Copy out the rows of the source data line for line, from the first line through the line containing "leicht und dennoch", including that line.

Source data:
________________________________________

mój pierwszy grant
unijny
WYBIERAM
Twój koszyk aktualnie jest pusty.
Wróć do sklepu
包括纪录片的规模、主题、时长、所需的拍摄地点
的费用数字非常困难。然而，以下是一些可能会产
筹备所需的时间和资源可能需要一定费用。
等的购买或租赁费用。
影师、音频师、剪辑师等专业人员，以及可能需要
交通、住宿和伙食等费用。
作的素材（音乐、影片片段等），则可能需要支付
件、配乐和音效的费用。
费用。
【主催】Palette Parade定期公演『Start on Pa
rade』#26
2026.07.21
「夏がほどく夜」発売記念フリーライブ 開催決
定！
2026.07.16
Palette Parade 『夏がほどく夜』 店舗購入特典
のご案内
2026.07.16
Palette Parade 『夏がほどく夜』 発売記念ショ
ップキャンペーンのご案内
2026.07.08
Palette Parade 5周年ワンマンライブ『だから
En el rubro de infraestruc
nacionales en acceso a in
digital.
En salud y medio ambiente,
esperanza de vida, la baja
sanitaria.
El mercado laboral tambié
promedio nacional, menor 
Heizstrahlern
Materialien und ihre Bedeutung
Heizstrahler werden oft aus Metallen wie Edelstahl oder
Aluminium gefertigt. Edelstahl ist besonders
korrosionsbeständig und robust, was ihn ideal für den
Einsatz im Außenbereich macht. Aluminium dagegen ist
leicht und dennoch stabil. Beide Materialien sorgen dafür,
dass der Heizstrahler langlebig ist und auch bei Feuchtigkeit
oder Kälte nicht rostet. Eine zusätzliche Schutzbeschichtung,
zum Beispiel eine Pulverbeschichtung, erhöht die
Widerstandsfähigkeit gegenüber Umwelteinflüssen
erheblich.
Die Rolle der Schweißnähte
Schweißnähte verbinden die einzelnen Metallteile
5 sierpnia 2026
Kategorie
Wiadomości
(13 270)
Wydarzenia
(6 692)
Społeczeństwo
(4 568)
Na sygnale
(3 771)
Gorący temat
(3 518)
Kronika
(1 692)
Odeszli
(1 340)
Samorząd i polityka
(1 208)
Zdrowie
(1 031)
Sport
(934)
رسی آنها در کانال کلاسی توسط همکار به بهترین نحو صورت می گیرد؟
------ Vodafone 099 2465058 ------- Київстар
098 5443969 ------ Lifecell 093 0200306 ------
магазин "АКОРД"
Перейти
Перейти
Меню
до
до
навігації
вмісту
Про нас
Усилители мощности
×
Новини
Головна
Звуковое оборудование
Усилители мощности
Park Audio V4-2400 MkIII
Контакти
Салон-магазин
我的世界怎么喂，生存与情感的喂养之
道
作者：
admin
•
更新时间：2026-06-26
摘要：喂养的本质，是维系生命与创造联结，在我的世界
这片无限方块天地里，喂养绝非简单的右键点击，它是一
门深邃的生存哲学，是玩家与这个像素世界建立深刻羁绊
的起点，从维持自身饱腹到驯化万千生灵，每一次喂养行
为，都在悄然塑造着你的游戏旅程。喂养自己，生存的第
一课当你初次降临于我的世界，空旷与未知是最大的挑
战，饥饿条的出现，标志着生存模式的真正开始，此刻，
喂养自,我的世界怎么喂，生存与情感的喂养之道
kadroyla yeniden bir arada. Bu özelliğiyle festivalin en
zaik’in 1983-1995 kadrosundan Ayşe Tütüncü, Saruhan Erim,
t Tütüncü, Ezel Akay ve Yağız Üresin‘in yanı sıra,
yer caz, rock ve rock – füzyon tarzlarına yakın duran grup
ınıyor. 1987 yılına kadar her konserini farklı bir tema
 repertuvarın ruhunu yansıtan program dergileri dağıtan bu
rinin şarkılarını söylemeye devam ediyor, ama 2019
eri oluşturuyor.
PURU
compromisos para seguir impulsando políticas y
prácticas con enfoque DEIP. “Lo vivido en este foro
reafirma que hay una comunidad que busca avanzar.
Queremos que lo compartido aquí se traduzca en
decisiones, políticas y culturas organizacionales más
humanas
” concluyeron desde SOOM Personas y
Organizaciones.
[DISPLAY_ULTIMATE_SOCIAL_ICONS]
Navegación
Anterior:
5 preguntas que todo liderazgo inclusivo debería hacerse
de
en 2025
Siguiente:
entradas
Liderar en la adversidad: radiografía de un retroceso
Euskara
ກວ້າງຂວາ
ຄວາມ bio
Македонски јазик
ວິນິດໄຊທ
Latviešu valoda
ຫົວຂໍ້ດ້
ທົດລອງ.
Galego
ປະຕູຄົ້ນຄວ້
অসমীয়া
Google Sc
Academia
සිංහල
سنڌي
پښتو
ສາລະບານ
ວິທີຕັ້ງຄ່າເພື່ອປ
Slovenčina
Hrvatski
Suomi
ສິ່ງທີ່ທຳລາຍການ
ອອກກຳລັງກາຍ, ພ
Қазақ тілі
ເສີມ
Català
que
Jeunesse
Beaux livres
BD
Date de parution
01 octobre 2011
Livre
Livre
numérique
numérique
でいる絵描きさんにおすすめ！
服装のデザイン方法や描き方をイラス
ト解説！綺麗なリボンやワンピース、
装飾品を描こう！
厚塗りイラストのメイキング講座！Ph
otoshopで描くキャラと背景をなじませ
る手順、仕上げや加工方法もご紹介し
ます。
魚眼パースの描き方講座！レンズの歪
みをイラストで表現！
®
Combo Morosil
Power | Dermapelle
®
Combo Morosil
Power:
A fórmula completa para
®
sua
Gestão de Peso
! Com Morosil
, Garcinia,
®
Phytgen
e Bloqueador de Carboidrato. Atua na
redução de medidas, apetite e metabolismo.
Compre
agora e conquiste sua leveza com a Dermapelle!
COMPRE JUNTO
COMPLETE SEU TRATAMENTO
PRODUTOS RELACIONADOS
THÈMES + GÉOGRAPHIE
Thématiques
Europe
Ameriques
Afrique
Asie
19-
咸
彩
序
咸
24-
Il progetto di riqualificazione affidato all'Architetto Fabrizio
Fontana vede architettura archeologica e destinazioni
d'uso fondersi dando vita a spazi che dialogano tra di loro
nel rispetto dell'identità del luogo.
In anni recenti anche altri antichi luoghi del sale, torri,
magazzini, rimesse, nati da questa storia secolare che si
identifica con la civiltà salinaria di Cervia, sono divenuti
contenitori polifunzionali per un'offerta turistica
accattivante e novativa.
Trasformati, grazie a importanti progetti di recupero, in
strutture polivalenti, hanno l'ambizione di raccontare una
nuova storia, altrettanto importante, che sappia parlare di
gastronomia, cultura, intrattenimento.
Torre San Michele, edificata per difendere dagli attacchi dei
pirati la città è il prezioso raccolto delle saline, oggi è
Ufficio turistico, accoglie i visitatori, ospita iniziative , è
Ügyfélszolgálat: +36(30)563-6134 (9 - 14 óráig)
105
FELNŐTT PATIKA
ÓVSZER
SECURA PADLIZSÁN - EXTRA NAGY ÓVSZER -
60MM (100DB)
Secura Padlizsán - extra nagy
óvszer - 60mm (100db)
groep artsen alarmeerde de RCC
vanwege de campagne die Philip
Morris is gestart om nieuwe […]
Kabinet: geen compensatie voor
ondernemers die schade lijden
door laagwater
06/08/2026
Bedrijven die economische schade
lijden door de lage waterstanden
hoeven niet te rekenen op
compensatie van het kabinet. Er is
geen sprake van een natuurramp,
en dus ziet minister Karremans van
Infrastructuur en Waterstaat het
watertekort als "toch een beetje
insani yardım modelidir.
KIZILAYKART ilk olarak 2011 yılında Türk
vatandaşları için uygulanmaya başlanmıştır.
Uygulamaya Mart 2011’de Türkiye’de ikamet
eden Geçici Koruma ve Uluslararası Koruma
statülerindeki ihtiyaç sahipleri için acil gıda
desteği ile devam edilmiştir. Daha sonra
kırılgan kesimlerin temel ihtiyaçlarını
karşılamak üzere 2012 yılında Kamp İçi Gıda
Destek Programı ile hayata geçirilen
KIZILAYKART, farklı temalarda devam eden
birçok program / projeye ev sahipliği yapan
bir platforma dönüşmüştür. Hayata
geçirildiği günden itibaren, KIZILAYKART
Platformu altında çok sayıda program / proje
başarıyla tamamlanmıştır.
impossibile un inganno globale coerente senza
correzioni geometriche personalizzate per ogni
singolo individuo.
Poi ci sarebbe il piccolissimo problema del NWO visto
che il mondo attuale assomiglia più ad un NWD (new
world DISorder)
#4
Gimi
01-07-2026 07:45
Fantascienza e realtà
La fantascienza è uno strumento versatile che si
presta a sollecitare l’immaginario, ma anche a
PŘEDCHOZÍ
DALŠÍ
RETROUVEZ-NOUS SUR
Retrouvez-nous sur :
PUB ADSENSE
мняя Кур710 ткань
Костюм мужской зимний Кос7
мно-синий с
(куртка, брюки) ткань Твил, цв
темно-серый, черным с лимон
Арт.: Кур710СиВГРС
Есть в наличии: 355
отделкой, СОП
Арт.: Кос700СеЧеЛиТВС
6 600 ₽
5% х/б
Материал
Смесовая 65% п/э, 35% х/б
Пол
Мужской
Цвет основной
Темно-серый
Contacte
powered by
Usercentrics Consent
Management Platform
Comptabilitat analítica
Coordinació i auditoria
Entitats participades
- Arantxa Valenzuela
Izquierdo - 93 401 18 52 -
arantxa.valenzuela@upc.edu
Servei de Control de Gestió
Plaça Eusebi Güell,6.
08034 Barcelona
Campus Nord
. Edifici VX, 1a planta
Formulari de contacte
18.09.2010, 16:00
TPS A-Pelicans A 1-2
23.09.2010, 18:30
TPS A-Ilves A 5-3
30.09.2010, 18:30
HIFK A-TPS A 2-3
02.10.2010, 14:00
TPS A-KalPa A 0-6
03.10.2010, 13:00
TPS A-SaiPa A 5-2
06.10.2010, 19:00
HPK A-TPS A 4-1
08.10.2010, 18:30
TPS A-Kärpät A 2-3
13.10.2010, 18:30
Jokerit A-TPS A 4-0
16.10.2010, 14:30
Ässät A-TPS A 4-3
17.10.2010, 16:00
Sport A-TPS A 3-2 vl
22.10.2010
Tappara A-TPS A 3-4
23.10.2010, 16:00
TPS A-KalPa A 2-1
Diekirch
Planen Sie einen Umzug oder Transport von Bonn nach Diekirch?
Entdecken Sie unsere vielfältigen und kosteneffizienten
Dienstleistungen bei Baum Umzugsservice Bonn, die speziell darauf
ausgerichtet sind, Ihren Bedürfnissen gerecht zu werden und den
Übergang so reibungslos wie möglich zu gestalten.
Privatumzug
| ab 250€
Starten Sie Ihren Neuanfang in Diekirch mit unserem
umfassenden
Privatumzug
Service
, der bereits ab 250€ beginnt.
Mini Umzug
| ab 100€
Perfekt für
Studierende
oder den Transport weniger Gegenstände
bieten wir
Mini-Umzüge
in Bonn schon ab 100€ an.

________________________________________

Exercise answer:
mój pierwszy grant
unijny
WYBIERAM
Twój koszyk aktualnie jest pusty.
Wróć do sklepu
包括纪录片的规模、主题、时长、所需的拍摄地点
的费用数字非常困难。然而，以下是一些可能会产
筹备所需的时间和资源可能需要一定费用。
等的购买或租赁费用。
影师、音频师、剪辑师等专业人员，以及可能需要
交通、住宿和伙食等费用。
作的素材（音乐、影片片段等），则可能需要支付
件、配乐和音效的费用。
费用。
【主催】Palette Parade定期公演『Start on Pa
rade』#26
2026.07.21
「夏がほどく夜」発売記念フリーライブ 開催決
定！
2026.07.16
Palette Parade 『夏がほどく夜』 店舗購入特典
のご案内
2026.07.16
Palette Parade 『夏がほどく夜』 発売記念ショ
ップキャンペーンのご案内
2026.07.08
Palette Parade 5周年ワンマンライブ『だから
En el rubro de infraestruc
nacionales en acceso a in
digital.
En salud y medio ambiente,
esperanza de vida, la baja
sanitaria.
El mercado laboral tambié
promedio nacional, menor 
Heizstrahlern
Materialien und ihre Bedeutung
Heizstrahler werden oft aus Metallen wie Edelstahl oder
Aluminium gefertigt. Edelstahl ist besonders
korrosionsbeständig und robust, was ihn ideal für den
Einsatz im Außenbereich macht. Aluminium dagegen ist
leicht und dennoch stabil. Beide Materialien sorgen dafür,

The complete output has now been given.